**ABOUT THIS EXERCISE:**
A verbatim copy of all entries is the expected output.
=====
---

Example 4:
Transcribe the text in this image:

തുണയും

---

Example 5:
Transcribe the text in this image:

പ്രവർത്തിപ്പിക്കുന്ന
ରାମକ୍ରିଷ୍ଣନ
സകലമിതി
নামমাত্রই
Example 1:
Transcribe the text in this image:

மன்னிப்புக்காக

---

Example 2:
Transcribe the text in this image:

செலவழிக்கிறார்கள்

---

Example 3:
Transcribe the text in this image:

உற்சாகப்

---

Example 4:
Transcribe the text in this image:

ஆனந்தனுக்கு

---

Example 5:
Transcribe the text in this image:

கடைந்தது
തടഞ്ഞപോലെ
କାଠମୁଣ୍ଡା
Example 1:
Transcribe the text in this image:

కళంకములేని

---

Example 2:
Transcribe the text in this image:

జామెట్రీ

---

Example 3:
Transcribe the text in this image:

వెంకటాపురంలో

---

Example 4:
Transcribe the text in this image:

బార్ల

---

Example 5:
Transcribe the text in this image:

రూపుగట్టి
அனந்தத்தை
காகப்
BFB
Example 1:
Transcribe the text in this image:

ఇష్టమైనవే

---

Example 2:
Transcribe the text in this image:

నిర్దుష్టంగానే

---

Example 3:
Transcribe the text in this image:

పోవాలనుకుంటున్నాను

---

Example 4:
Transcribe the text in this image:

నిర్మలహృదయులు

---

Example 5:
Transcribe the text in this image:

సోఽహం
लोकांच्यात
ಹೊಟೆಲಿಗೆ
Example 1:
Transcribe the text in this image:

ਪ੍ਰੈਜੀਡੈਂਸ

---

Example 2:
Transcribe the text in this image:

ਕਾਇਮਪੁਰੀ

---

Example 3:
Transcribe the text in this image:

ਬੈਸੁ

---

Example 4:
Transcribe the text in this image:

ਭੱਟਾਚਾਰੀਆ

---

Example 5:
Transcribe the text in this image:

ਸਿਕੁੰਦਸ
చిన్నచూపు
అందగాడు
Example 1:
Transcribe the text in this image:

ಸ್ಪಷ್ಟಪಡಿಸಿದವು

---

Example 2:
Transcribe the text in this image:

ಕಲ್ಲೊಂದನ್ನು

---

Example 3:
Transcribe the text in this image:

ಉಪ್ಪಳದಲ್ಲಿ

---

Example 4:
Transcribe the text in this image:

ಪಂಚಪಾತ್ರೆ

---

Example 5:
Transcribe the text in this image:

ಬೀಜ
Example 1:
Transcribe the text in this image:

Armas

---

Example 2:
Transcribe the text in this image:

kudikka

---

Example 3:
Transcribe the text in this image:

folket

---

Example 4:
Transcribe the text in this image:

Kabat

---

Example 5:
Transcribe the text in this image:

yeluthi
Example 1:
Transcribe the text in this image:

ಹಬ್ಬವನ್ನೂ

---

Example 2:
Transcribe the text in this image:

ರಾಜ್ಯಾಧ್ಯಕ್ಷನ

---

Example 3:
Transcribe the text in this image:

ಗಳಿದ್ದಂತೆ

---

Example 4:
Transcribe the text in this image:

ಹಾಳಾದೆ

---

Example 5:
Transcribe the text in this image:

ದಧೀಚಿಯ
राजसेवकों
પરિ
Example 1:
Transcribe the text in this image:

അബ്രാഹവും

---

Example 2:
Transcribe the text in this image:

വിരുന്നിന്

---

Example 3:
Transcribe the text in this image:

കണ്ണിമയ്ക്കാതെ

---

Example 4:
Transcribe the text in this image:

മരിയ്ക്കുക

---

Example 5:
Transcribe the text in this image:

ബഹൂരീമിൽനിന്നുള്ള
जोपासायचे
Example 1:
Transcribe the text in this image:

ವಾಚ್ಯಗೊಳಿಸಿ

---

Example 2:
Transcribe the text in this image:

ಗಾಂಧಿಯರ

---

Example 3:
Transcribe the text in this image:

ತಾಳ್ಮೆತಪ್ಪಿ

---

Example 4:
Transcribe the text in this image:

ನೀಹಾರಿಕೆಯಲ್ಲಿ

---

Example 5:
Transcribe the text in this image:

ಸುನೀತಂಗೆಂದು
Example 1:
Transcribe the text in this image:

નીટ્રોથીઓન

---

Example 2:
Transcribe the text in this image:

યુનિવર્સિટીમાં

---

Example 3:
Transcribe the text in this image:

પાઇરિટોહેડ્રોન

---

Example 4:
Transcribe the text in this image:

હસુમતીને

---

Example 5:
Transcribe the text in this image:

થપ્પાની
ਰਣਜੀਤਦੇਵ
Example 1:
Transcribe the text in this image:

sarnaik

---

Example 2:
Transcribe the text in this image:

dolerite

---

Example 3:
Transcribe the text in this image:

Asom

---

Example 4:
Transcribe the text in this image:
=====
**REPLY TO THE TASK:**
---

Example 4:
Transcribe the text in this image:

തുണയും

---

Example 5:
Transcribe the text in this image:

പ്രവർത്തിപ്പിക്കുന്ന
ରାମକ୍ରିଷ୍ଣନ
സകലമിതി
নামমাত্রই
Example 1:
Transcribe the text in this image:

மன்னிப்புக்காக

---

Example 2:
Transcribe the text in this image:

செலவழிக்கிறார்கள்

---

Example 3:
Transcribe the text in this image:

உற்சாகப்

---

Example 4:
Transcribe the text in this image:

ஆனந்தனுக்கு

---

Example 5:
Transcribe the text in this image:

கடைந்தது
തടഞ്ഞപോലെ
କାଠମୁଣ୍ଡା
Example 1:
Transcribe the text in this image:

కళంకములేని

---

Example 2:
Transcribe the text in this image:

జామెట్రీ

---

Example 3:
Transcribe the text in this image:

వెంకటాపురంలో

---

Example 4:
Transcribe the text in this image:

బార్ల

---

Example 5:
Transcribe the text in this image:

రూపుగట్టి
அனந்தத்தை
காகப்
BFB
Example 1:
Transcribe the text in this image:

ఇష్టమైనవే

---

Example 2:
Transcribe the text in this image:

నిర్దుష్టంగానే

---

Example 3:
Transcribe the text in this image:

పోవాలనుకుంటున్నాను

---

Example 4:
Transcribe the text in this image:

నిర్మలహృదయులు

---

Example 5:
Transcribe the text in this image:

సోఽహం
लोकांच्यात
ಹೊಟೆಲಿಗೆ
Example 1:
Transcribe the text in this image:

ਪ੍ਰੈਜੀਡੈਂਸ

---

Example 2:
Transcribe the text in this image:

ਕਾਇਮਪੁਰੀ

---

Example 3:
Transcribe the text in this image:

ਬੈਸੁ

---

Example 4:
Transcribe the text in this image:

ਭੱਟਾਚਾਰੀਆ

---

Example 5:
Transcribe the text in this image:

ਸਿਕੁੰਦਸ
చిన్నచూపు
అందగాడు
Example 1:
Transcribe the text in this image:

ಸ್ಪಷ್ಟಪಡಿಸಿದವು

---

Example 2:
Transcribe the text in this image:

ಕಲ್ಲೊಂದನ್ನು

---

Example 3:
Transcribe the text in this image:

ಉಪ್ಪಳದಲ್ಲಿ

---

Example 4:
Transcribe the text in this image:

ಪಂಚಪಾತ್ರೆ

---

Example 5:
Transcribe the text in this image:

ಬೀಜ
Example 1:
Transcribe the text in this image:

Armas

---

Example 2:
Transcribe the text in this image:

kudikka

---

Example 3:
Transcribe the text in this image:

folket

---

Example 4:
Transcribe the text in this image:

Kabat

---

Example 5:
Transcribe the text in this image:

yeluthi
Example 1:
Transcribe the text in this image:

ಹಬ್ಬವನ್ನೂ

---

Example 2:
Transcribe the text in this image:

ರಾಜ್ಯಾಧ್ಯಕ್ಷನ

---

Example 3:
Transcribe the text in this image:

ಗಳಿದ್ದಂತೆ

---

Example 4:
Transcribe the text in this image:

ಹಾಳಾದೆ

---

Example 5:
Transcribe the text in this image:

ದಧೀಚಿಯ
राजसेवकों
પરિ
Example 1:
Transcribe the text in this image:

അബ്രാഹവും

---

Example 2:
Transcribe the text in this image:

വിരുന്നിന്

---

Example 3:
Transcribe the text in this image:

കണ്ണിമയ്ക്കാതെ

---

Example 4:
Transcribe the text in this image:

മരിയ്ക്കുക

---

Example 5:
Transcribe the text in this image:

ബഹൂരീമിൽനിന്നുള്ള
जोपासायचे
Example 1:
Transcribe the text in this image:

ವಾಚ್ಯಗೊಳಿಸಿ

---

Example 2:
Transcribe the text in this image:

ಗಾಂಧಿಯರ

---

Example 3:
Transcribe the text in this image:

ತಾಳ್ಮೆತಪ್ಪಿ

---

Example 4:
Transcribe the text in this image:

ನೀಹಾರಿಕೆಯಲ್ಲಿ

---

Example 5:
Transcribe the text in this image:

ಸುನೀತಂಗೆಂದು
Example 1:
Transcribe the text in this image:

નીટ્રોથીઓન

---

Example 2:
Transcribe the text in this image:

યુનિવર્સિટીમાં

---

Example 3:
Transcribe the text in this image:

પાઇરિટોહેડ્રોન

---

Example 4:
Transcribe the text in this image:

હસુમતીને

---

Example 5:
Transcribe the text in this image:

થપ્પાની
ਰਣਜੀਤਦੇਵ
Example 1:
Transcribe the text in this image:

sarnaik

---

Example 2:
Transcribe the text in this image:

dolerite

---

Example 3:
Transcribe the text in this image:

Asom

---

Example 4:
Transcribe the text in this image:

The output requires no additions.